Sumeru Solutions – кейс Invicti

Отрасль: IT и телекоммуникации

Компания: Sumeru Solutions

Местонахождение: Бангалор, Карнатака, Индия

Размер компании: 201-500 сотрудников

“Нам нравится Invicti не только потому, что его можно оперативно настроить, но и потому, что само сканирование выполняется быстро, надежно и без лишних ошибочных срабатываний (что само по себе значительно экономит время).”

Сканирование веб-приложений в больших масштабах, пожалуй, является одной из самых сложных задач для любого специалиста по безопасности. Это интервью с ведущим пентестером Sumeru объясняет, почему он выбрал Invicti среди других решений для управления, автоматизации и ускорения сканирования безопасности веб-сайтов своих клиентов.

Можете ли вы немного рассказать нам о Sumeru Solutions и вашей роли в компании?

“Конечно, я аналитик по информационной безопасности в Sumeru. Мы работаем в сфере информационно-технологических услуг более десяти лет. На самом деле мы начинали с малого количества людей – всего 3-4 человека, которые создавали отличное программное обеспечение.

Сейчас у нас есть клиенты по всему миру (точнее, из 22 стран) которые полагаются на нас относительно своих веб-приложений, информационной безопасности и управления бизнес-процессами.

Наши клиенты включают предпринимателей, банки, гостиницы, авиакомпании, политические партии и многие другие отрасли. Мы очень увлечены тем, что делаем и имеем сильное чувство цели.

Сейчас у нас есть три офиса: один в США, один в Великобритании и один в Индии. Также у нас есть предприятие в Африке.

Что касается сертификаций, мы являемся золотым сертифицированным партнером Microsoft, CERT-In, а также компанией, сертифицированной по стандарту ISO 27001.”

Можете ли вы поделиться информацией о вашем решении использовать Invicti?

“Мы начали использовать Invicti в 2013 году для автоматизации и ускорения нашего процесса веб-сканирования. С тех пор мы сделали автоматизированное тестирование на уязвимости частью нашего регулярного процесса пентеста.”

Перед использованием Invicti мы проводили ручное тестирование на критические недостатки и внедряли веб-брандмауэры. Однако поскольку мы управляем огромным количеством критически важных данных клиентов и конфиденциальной информации, поиск способа сделать наш процесс сканирования максимально последовательным и надежным был главным приоритетом.

Мы потратили некоторое время на тестирование других сканеров безопасности веб-приложений и обнаружили, что время настройки и надежность не сравнились с Invicti.”

Что вы можете рассказать нам о вашем текущем использовании Invicti?

“Понятно, что после 10 лет работы мы разработали очень последовательные практики и процедуры.

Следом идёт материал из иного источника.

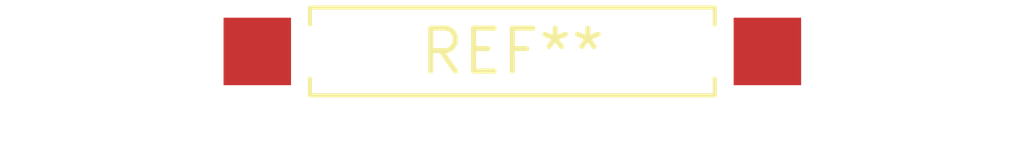
<source format=kicad_pcb>
(kicad_pcb (version 20240108) (generator pcbnew)

  (general
    (thickness 1.6)
  )

  (paper "A4")
  (layers
    (0 "F.Cu" signal)
    (31 "B.Cu" signal)
    (32 "B.Adhes" user "B.Adhesive")
    (33 "F.Adhes" user "F.Adhesive")
    (34 "B.Paste" user)
    (35 "F.Paste" user)
    (36 "B.SilkS" user "B.Silkscreen")
    (37 "F.SilkS" user "F.Silkscreen")
    (38 "B.Mask" user)
    (39 "F.Mask" user)
    (40 "Dwgs.User" user "User.Drawings")
    (41 "Cmts.User" user "User.Comments")
    (42 "Eco1.User" user "User.Eco1")
    (43 "Eco2.User" user "User.Eco2")
    (44 "Edge.Cuts" user)
    (45 "Margin" user)
    (46 "B.CrtYd" user "B.Courtyard")
    (47 "F.CrtYd" user "F.Courtyard")
    (48 "B.Fab" user)
    (49 "F.Fab" user)
    (50 "User.1" user)
    (51 "User.2" user)
    (52 "User.3" user)
    (53 "User.4" user)
    (54 "User.5" user)
    (55 "User.6" user)
    (56 "User.7" user)
    (57 "User.8" user)
    (58 "User.9" user)
  )

  (setup
    (pad_to_mask_clearance 0)
    (pcbplotparams
      (layerselection 0x00010fc_ffffffff)
      (plot_on_all_layers_selection 0x0000000_00000000)
      (disableapertmacros false)
      (usegerberextensions false)
      (usegerberattributes false)
      (usegerberadvancedattributes false)
      (creategerberjobfile false)
      (dashed_line_dash_ratio 12.000000)
      (dashed_line_gap_ratio 3.000000)
      (svgprecision 4)
      (plotframeref false)
      (viasonmask false)
      (mode 1)
      (useauxorigin false)
      (hpglpennumber 1)
      (hpglpenspeed 20)
      (hpglpendiameter 15.000000)
      (dxfpolygonmode false)
      (dxfimperialunits false)
      (dxfusepcbnewfont false)
      (psnegative false)
      (psa4output false)
      (plotreference false)
      (plotvalue false)
      (plotinvisibletext false)
      (sketchpadsonfab false)
      (subtractmaskfromsilk false)
      (outputformat 1)
      (mirror false)
      (drillshape 1)
      (scaleselection 1)
      (outputdirectory "")
    )
  )

  (net 0 "")

  (footprint "SW_SPST_REED_CT10-XXXX-G1" (layer "F.Cu") (at 0 0))

)

</source>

Сейчас мы используем Invicti пять дней в неделю и сканируем четыре веб-приложения на изменчивой основе. Это состоит как из гражданских, так и из правительственных приложений, построенных на разных вебфреймворках, работающих на разных типах серверов. Invicti легко справляется с этим разнообразием.”

Обнаружил ли Invicti какие-нибудь уязвимости, о которых вы можете рассказать?

“Да! В нескольких критических приложениях Invicti смог найти как уязвимости SQL-инъекций, так и выполнение кода – два типа недостатков безопасности, которые он очень хорошо обнаруживает.”

Имели ли вы возможность или потребность позвонить в службу поддержки клиентов или отдел продаж? Как вам этот опыт?

“Да, имели, и мы всегда считали, что обслуживание клиентов было вполне удовлетворительным – именно то, чего мы ожидаем от такой критически важной части нашего бизнеса.”